*** Opening RECORDS SUPPLIED ***

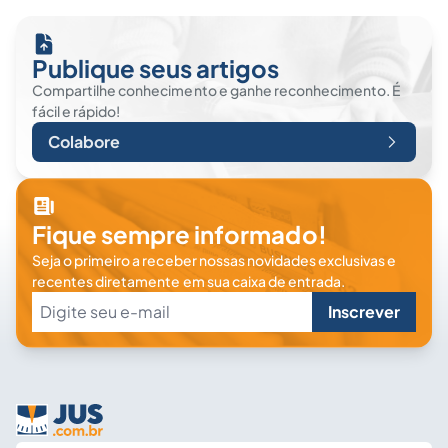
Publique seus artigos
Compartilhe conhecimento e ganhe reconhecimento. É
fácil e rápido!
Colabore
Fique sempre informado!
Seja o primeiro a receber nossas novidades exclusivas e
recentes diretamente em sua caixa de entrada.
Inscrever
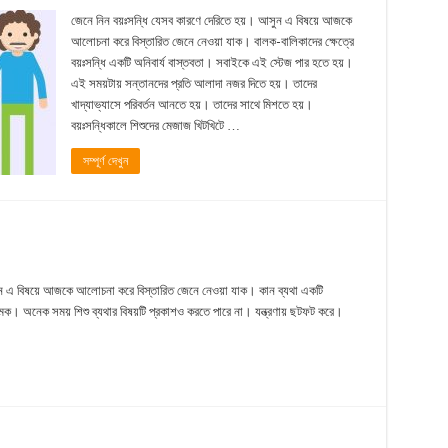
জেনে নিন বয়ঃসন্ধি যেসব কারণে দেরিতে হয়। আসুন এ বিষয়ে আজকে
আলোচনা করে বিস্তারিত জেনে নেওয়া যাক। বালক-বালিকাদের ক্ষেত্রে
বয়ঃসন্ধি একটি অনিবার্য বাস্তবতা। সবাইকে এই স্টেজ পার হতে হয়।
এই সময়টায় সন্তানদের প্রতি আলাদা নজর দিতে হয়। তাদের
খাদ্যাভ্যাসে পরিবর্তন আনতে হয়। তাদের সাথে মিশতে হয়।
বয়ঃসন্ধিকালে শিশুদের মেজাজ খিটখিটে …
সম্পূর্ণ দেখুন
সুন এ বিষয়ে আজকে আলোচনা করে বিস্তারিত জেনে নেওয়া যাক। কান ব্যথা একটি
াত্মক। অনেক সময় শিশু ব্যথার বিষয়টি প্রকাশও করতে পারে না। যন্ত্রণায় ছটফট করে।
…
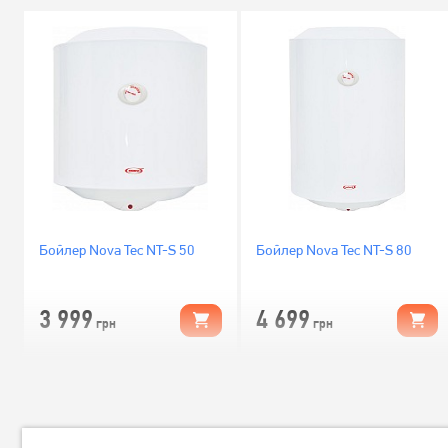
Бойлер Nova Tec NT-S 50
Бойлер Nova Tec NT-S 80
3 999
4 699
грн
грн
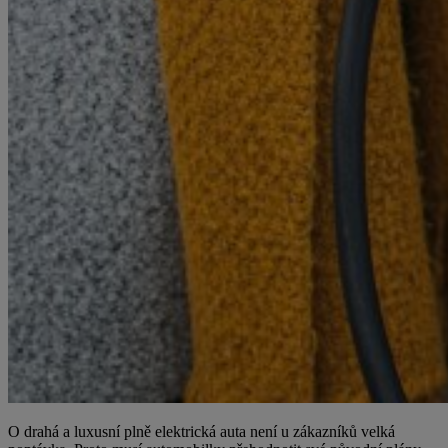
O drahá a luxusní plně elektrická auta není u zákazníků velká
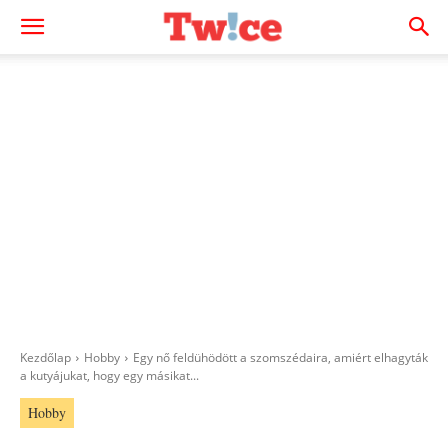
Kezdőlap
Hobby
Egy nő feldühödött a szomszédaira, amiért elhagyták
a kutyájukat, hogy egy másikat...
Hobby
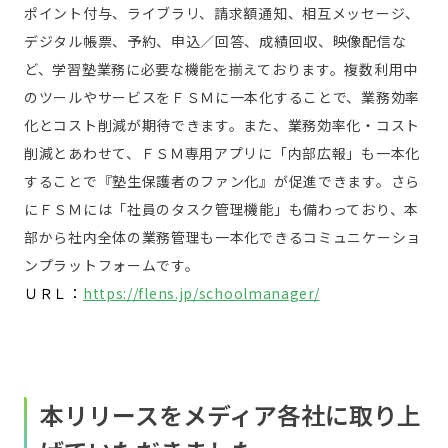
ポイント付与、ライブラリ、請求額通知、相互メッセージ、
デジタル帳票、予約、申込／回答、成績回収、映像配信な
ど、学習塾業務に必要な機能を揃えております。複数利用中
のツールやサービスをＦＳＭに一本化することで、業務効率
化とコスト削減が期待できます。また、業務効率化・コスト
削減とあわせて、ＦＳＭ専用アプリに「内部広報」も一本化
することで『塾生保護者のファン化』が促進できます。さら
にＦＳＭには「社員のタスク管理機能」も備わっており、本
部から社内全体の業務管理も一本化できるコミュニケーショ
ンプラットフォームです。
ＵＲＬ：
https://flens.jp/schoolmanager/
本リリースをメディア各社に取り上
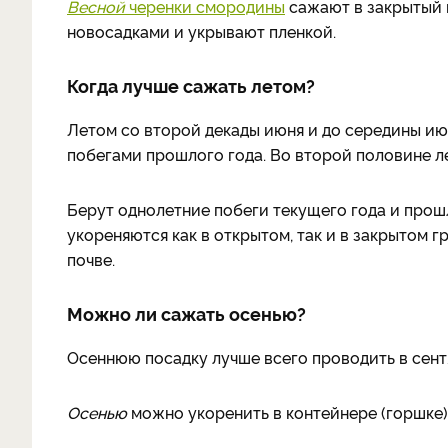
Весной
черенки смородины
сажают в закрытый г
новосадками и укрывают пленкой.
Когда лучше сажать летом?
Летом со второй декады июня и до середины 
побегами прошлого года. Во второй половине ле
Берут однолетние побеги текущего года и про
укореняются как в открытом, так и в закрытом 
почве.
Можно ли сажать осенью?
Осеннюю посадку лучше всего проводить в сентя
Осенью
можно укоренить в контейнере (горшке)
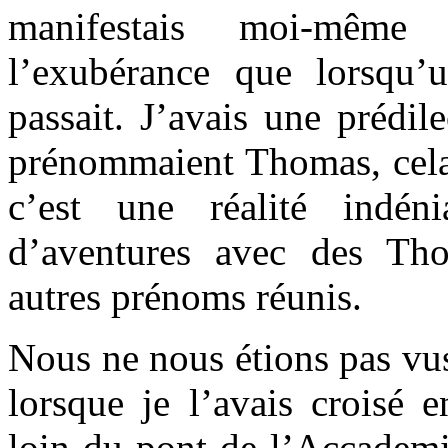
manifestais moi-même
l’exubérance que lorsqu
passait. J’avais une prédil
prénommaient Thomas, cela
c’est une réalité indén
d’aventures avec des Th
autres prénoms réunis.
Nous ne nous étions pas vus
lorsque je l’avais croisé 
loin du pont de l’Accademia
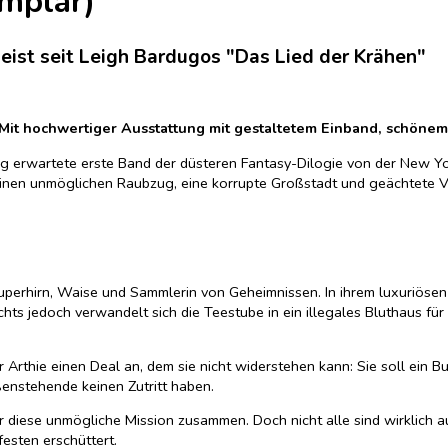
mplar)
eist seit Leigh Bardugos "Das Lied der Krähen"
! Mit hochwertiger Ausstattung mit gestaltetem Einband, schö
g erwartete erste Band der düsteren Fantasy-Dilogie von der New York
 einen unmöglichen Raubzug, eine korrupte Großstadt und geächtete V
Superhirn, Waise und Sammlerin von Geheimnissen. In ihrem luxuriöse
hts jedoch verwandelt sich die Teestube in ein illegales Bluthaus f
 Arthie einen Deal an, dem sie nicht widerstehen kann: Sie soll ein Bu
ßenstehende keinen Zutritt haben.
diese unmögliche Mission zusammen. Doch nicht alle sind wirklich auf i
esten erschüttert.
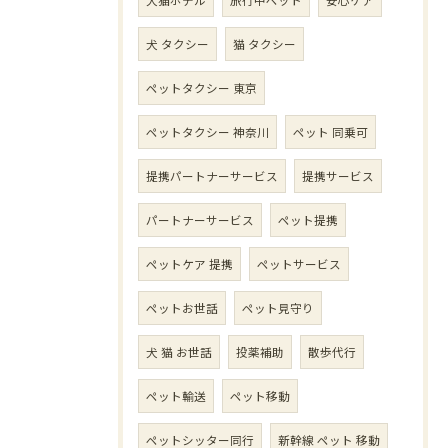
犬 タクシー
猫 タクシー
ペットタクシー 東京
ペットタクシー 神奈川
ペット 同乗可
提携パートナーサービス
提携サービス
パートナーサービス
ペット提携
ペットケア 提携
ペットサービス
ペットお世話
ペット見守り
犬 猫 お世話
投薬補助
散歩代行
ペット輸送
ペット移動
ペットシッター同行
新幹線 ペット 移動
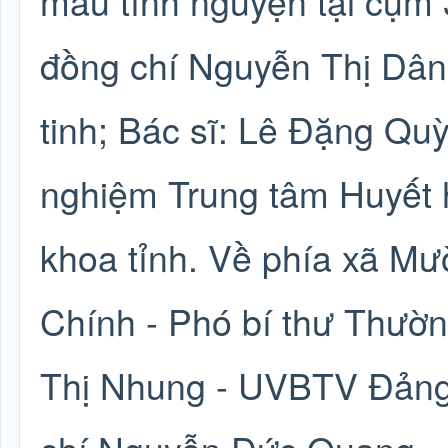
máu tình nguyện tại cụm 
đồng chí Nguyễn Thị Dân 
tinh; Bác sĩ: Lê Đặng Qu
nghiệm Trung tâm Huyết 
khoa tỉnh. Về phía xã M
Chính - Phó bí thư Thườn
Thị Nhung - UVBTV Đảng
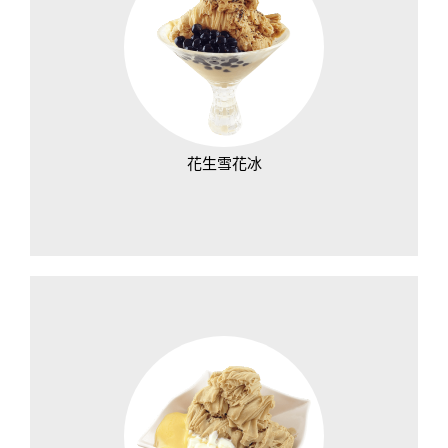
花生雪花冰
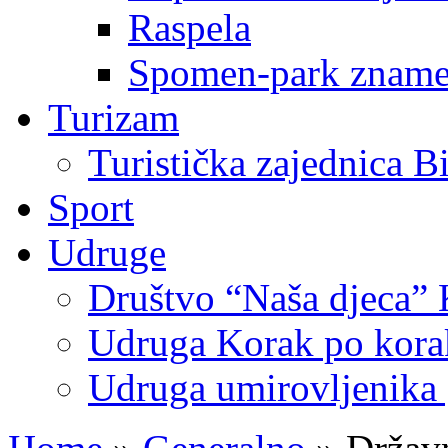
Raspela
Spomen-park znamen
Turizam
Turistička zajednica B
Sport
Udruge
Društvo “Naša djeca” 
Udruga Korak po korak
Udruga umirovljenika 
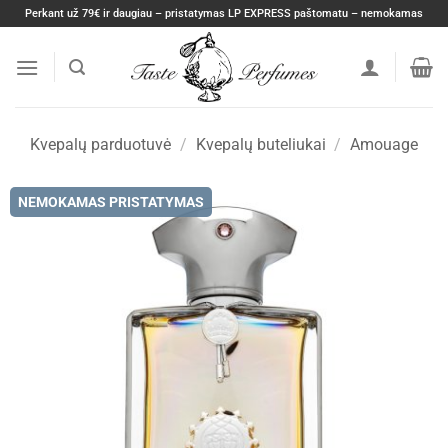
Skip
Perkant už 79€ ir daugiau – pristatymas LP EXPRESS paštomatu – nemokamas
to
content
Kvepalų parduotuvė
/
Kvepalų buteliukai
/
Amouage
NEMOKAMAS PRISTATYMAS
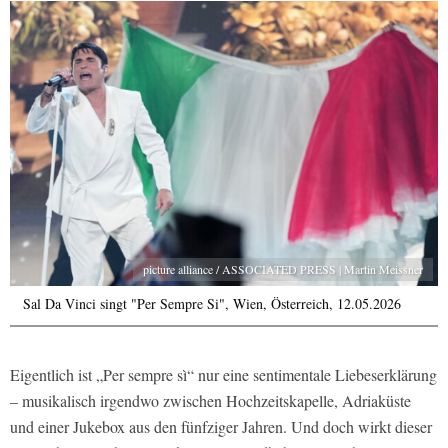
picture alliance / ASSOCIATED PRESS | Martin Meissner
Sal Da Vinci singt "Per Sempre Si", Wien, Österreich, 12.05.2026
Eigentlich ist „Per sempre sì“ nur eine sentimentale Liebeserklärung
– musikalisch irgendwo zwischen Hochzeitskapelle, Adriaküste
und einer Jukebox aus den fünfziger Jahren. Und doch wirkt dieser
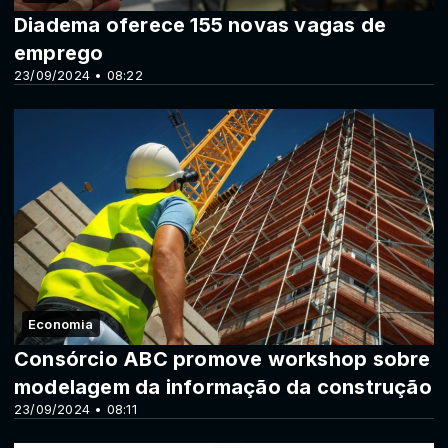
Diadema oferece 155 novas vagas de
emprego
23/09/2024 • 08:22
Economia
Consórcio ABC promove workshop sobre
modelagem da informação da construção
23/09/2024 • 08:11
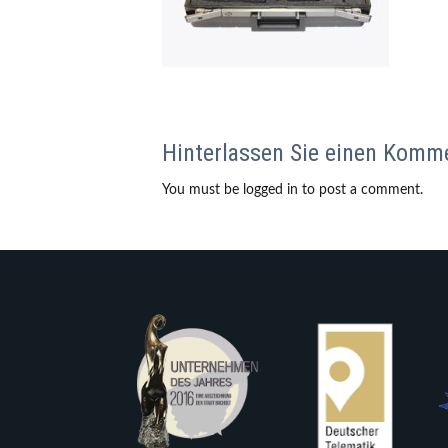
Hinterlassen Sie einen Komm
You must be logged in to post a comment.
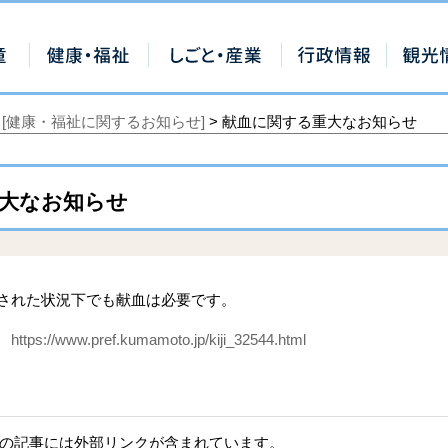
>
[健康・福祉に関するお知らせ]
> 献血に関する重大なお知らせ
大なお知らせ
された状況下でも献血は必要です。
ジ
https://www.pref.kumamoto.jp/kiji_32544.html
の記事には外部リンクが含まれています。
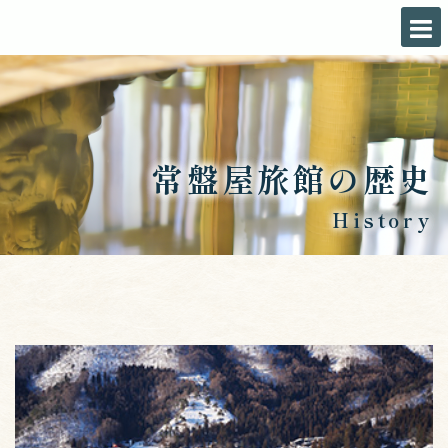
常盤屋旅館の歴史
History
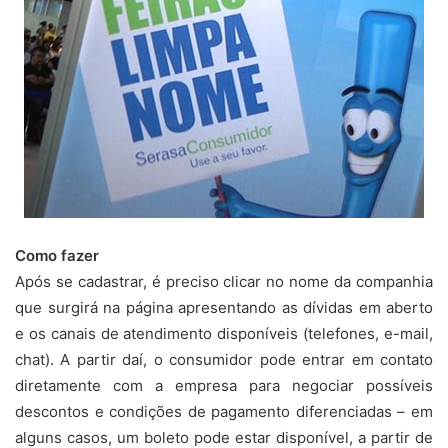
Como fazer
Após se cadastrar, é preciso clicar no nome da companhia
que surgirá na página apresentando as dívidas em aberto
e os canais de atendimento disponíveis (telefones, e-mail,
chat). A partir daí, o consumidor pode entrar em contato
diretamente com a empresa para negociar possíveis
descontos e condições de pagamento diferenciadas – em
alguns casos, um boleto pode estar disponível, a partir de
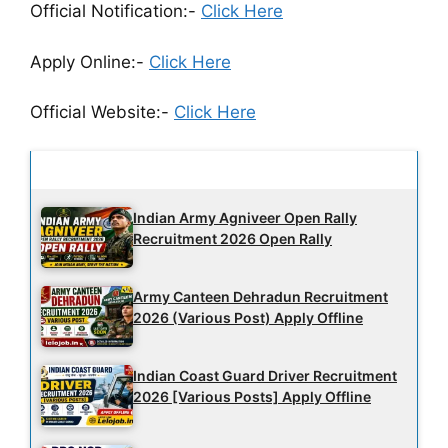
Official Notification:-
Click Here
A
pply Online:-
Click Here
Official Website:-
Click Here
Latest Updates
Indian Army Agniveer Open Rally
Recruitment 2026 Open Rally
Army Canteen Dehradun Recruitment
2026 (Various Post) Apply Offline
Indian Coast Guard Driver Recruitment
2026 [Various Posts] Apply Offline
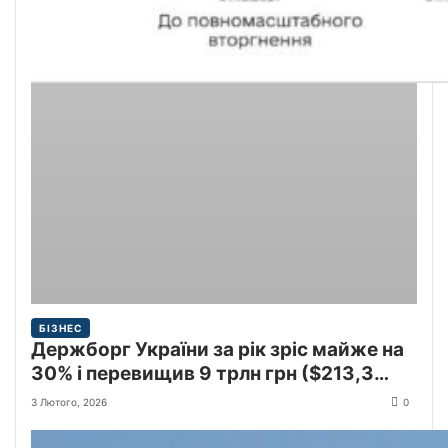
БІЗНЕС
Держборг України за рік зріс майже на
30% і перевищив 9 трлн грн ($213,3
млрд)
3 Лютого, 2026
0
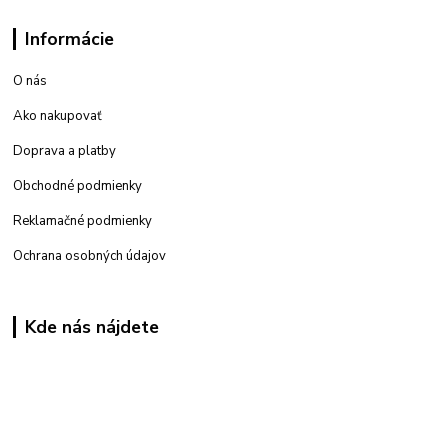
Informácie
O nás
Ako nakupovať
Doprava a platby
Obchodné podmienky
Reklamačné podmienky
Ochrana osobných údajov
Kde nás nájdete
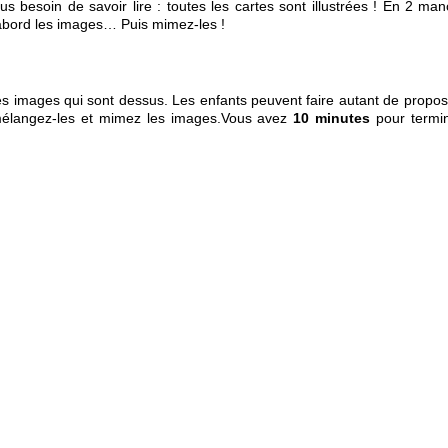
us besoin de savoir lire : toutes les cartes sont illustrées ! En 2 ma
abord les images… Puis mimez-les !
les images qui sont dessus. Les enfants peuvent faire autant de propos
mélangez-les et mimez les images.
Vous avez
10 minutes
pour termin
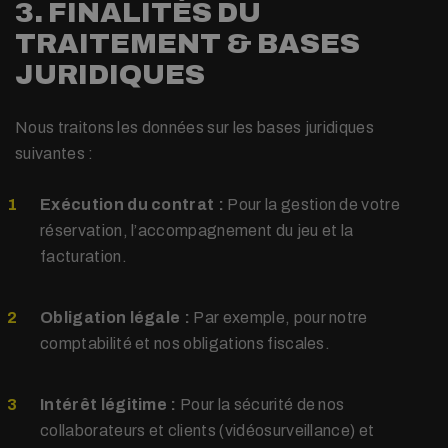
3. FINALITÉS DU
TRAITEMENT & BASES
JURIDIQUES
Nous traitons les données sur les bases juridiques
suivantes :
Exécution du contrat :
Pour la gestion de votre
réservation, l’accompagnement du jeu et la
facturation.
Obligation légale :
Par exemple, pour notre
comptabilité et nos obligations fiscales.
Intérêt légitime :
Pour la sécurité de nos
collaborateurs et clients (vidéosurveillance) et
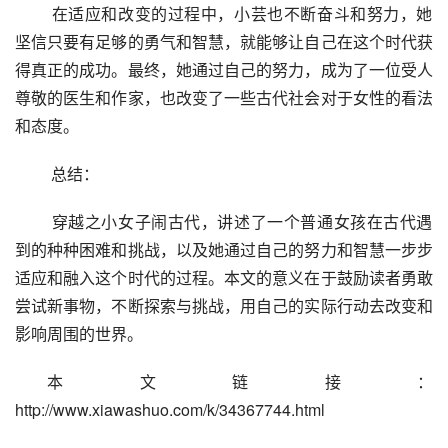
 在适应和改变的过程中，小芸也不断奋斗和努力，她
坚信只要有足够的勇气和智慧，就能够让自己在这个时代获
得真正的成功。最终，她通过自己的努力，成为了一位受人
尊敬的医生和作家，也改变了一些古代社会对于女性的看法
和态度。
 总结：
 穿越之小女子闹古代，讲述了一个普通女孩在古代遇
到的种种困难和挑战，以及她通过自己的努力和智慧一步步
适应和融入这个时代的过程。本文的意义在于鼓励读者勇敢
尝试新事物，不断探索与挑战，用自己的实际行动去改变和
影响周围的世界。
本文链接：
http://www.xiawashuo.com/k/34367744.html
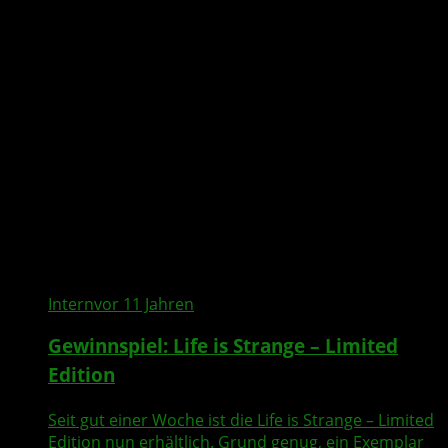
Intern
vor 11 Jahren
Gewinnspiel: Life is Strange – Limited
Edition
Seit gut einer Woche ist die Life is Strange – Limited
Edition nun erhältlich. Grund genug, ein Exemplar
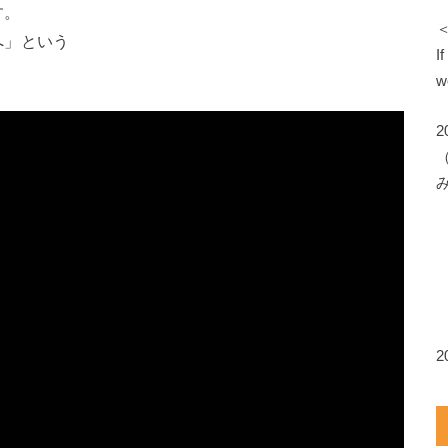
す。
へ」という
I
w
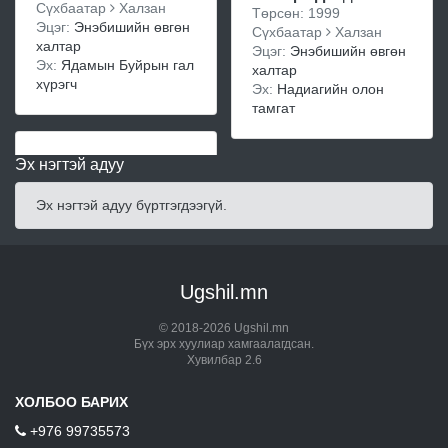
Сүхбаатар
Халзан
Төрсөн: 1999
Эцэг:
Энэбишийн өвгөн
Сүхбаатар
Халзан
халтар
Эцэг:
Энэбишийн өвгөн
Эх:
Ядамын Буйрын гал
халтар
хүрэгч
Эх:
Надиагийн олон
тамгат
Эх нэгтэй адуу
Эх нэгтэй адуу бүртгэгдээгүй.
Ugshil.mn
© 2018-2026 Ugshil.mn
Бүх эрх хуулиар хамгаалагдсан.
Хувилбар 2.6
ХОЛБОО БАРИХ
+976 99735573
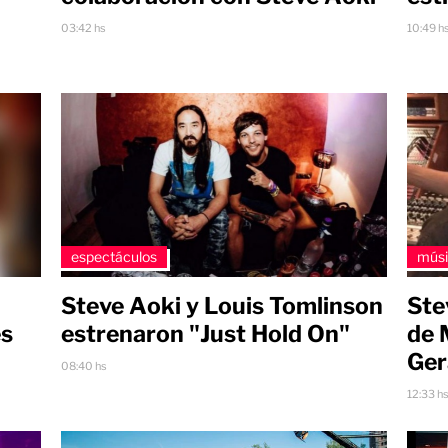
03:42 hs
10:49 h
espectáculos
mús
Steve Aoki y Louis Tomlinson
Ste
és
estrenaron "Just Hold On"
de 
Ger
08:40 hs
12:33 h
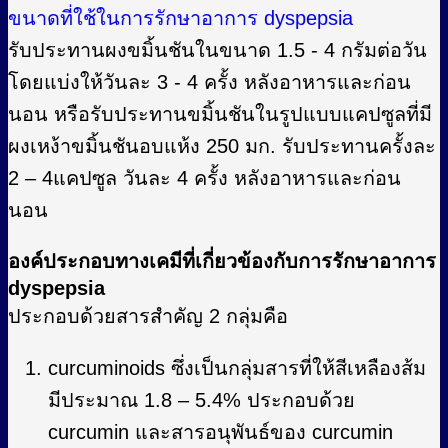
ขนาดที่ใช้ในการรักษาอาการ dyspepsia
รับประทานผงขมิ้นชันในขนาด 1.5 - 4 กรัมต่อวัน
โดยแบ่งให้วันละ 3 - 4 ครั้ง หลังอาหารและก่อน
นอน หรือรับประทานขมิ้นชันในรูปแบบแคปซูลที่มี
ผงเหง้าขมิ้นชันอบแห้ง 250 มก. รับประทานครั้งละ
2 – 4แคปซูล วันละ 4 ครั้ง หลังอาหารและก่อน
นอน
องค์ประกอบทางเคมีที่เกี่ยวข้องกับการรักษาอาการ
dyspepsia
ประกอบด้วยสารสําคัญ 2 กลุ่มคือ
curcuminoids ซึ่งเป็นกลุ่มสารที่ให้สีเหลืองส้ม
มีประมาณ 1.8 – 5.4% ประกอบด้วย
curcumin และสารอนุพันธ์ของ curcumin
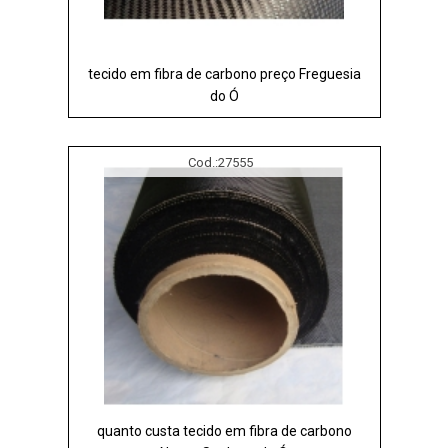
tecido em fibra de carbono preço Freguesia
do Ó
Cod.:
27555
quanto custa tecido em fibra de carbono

*** Closing RECORDS SUPPLIED ***

* **YOUR INSTRUCTIONS**:
From the first line through the line with "Можно ли сажать осенью?", output those lines of the entries above exactly, and nothing else, with the pictures left out.

* **SOLUTION TO THIS EXERCISE**:
Publique seus artigos
Compartilhe conhecimento e ganhe reconhecimento. É
fácil e rápido!
Colabore
Fique sempre informado!
Seja o primeiro a receber nossas novidades exclusivas e
recentes diretamente em sua caixa de entrada.
Inscrever
জেনে নিন বয়ঃসন্ধি যেসব কারণে দেরিতে হয়। আসুন এ বিষয়ে আজকে
আলোচনা করে বিস্তারিত জেনে নেওয়া যাক। বালক-বালিকাদের ক্ষেত্রে
বয়ঃসন্ধি একটি অনিবার্য বাস্তবতা। সবাইকে এই স্টেজ পার হতে হয়।
এই সময়টায় সন্তানদের প্রতি আলাদা নজর দিতে হয়। তাদের
খাদ্যাভ্যাসে পরিবর্তন আনতে হয়। তাদের সাথে মিশতে হয়।
বয়ঃসন্ধিকালে শিশুদের মেজাজ খিটখিটে …
সম্পূর্ণ দেখুন
সুন এ বিষয়ে আজকে আলোচনা করে বিস্তারিত জেনে নেওয়া যাক। কান ব্যথা একটি
াত্মক। অনেক সময় শিশু ব্যথার বিষয়টি প্রকাশও করতে পারে না। যন্ত্রণায় ছটফট করে।
…
Бойлер Nova Tec NT-S 50
Бойлер Nova Tec NT-S 80
3 999
4 699
грн
грн
O drahá a luxusní plně elektrická auta není u zákazníků velká
Kezdőlap
Hobby
Egy nő feldühödött a szomszédaira, amiért elhagyták
a kutyájukat, hogy egy másikat...
Hobby
ポイント付与、ライブラリ、請求額通知、相互メッセージ、
デジタル帳票、予約、申込／回答、成績回収、映像配信な
ど、学習塾業務に必要な機能を揃えております。複数利用中
のツールやサービスをＦＳＭに一本化することで、業務効率
化とコスト削減が期待できます。また、業務効率化・コスト
削減とあわせて、ＦＳＭ専用アプリに「内部広報」も一本化
することで『塾生保護者のファン化』が促進できます。さら
にＦＳＭには「社員のタスク管理機能」も備わっており、本
部から社内全体の業務管理も一本化できるコミュニケーショ
ンプラットフォームです。
ＵＲＬ：
https://flens.jp/schoolmanager/
本リリースをメディア各社に取り上
Весной
черенки смородины
сажают в закрытый г
новосадками и укрывают пленкой.
Когда лучше сажать летом?
Летом со второй декады июня и до середины 
побегами прошлого года. Во второй половине ле
Берут однолетние побеги текущего года и про
укореняются как в открытом, так и в закрытом 
почве.
Можно ли сажать осенью?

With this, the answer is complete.